Cleveland Browns need fireworks from Deshaun Watson, offense

BEREA — The Browns had just put up the best half of offense they would during Deshaun Watson’s six games as the starting quarterback. Amari Cooper, who had been talking about seeing “fireworks” from the offense all season, was asked if the show had finally started.
Cooper, in his understated yet matter-of-fact way, wasn’t ready to brag about pyrotechnics.
“Nah, I don’t think so,” Cooper said after the Browns scored three second-half touchdowns in a Week 17 win at Washington. “Trust me. Especially not with me, like trust me. Nah, not yet. We’re going to get there, though.”
Those fireworks never transpired for the Browns, at least with Watson. The burning question as the offseason passes the one-week mark remains, however: Will they show up in September when the Browns return to the field?

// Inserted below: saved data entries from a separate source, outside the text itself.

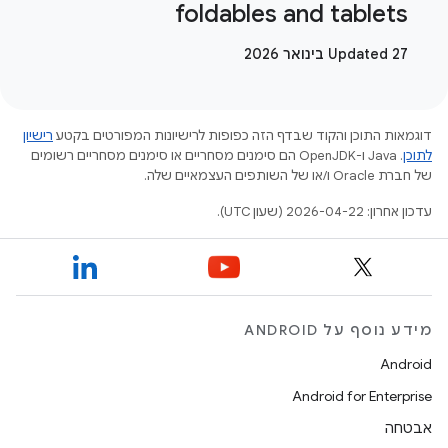
foldables and tablets
Updated 27 בינואר 2026
דוגמאות התוכן והקוד שבדף הזה כפופות לרישיונות המפורטים בקטע
רישיון
לתוכן
.‏ Java ו-OpenJDK הם סימנים מסחריים או סימנים מסחריים רשומים
של חברת Oracle ו/או של השותפים העצמאיים שלה.
עדכון אחרון: 2026-04-22 (שעון UTC).
מידע נוסף על ANDROID
Android
Android for Enterprise
אבטחה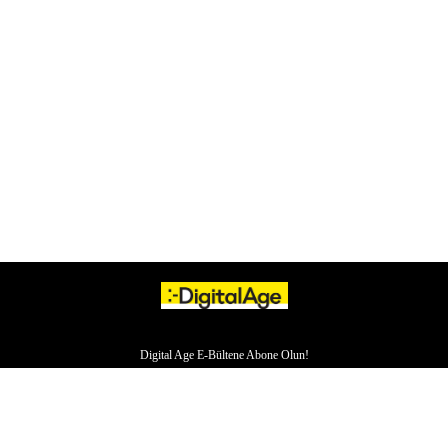
Digital Age E-Bültene Abone Olun!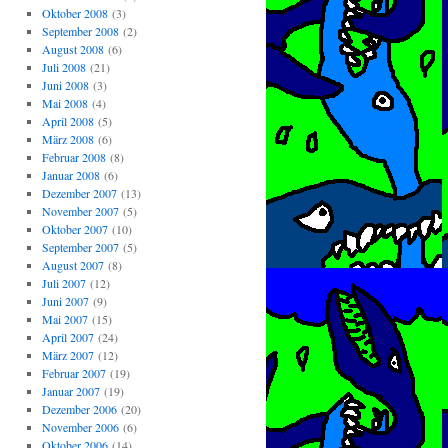
Oktober 2008
(3)
September 2008
(2)
August 2008
(6)
Juli 2008
(21)
Juni 2008
(3)
Mai 2008
(4)
April 2008
(5)
März 2008
(6)
Februar 2008
(8)
Januar 2008
(6)
Dezember 2007
(13)
November 2007
(5)
Oktober 2007
(10)
September 2007
(5)
August 2007
(8)
Juli 2007
(12)
Juni 2007
(9)
Mai 2007
(15)
April 2007
(24)
März 2007
(12)
Februar 2007
(19)
Januar 2007
(19)
Dezember 2006
(20)
November 2006
(6)
Oktober 2006
(14)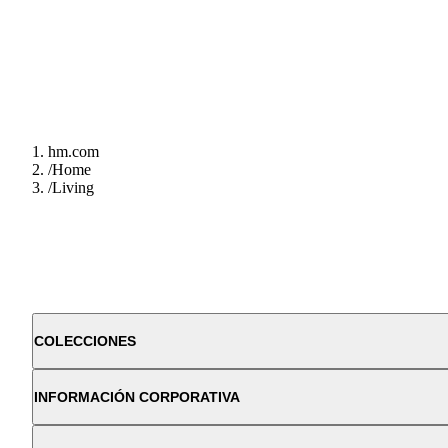
hm.com
/
Home
/
Living
COLECCIONES
INFORMACIÓN CORPORATIVA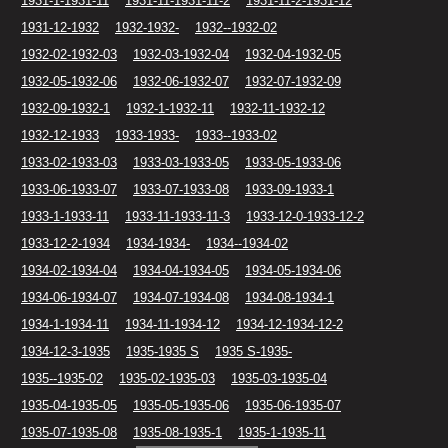
1931-1-1931-11
1931-11-1931-11-2
1931-11-2-1931-12
1931-12-1932
1932-1932-
1932--1932-02
1932-02-1932-03
1932-03-1932-04
1932-04-1932-05
1932-05-1932-06
1932-06-1932-07
1932-07-1932-09
1932-09-1932-1
1932-1-1932-11
1932-11-1932-12
1932-12-1933
1933-1933-
1933--1933-02
1933-02-1933-03
1933-03-1933-05
1933-05-1933-06
1933-06-1933-07
1933-07-1933-08
1933-09-1933-1
1933-1-1933-11
1933-11-1933-11-3
1933-12-0-1933-12-2
1933-12-2-1934
1934-1934-
1934--1934-02
1934-02-1934-04
1934-04-1934-05
1934-05-1934-06
1934-06-1934-07
1934-07-1934-08
1934-08-1934-1
1934-1-1934-11
1934-11-1934-12
1934-12-1934-12-2
1934-12-3-1935
1935-1935 S
1935 S-1935-
1935--1935-02
1935-02-1935-03
1935-03-1935-04
1935-04-1935-05
1935-05-1935-06
1935-06-1935-07
1935-07-1935-08
1935-08-1935-1
1935-1-1935-11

It’s the $230-million question that hangs daily over the Browns, now that they’ve taken care of the most immediate concern of hiring Jim Schwartz as their next defensive coordinator. It’s the reason why they mortgaged their near future in draft capital and sacrificed public relations some 10 months ago to swing a trade with the Houston Texans to bring Watson to Cleveland.
The return on that investment was never going to be fully judged based upon the small sample size produced in Watson’s first season with the Browns. Once his suspension by the NFL due to the more than two dozen allegations of sexual assault and sexual misconduct during massage appointments was raised from six games to 11 through a settlement, that became almost a foregone conclusion.
However, there’s no question the Watson the Browns saw in the final six games of the season did not produce the “fireworks” of which Cooper spoke. He completed just 58.2% of his 170 pass attempts for 1,102 yards with seven touchdowns and five interceptions.
“Of course, I didn’t meet the expectations,” Watson said a day after the season ended. “Of course, we wanted to try to find our way into the playoffs and have extended games and opportunity to clinch the division, all these different things. But as far as just being able to play football again, get out there and knock some rust off, have some ups, have some downs, have some in-betweens and kind of really get the feel of how we want to operate as an offense and what we want to look forward to as a Cleveland Brown, I definitely did that.”
It was beyond just Watson, though, where the offense seemed to stagnate in those final six games. The Browns went from averaging 23.9 points, 376.9 total yards and 222.5 passing yards a game through the first 11 games, to 16.3 points, 298 total yards and 166 passing yards a game over the final six games.
Again, not “fireworks.” In fact, they were barely sparklers.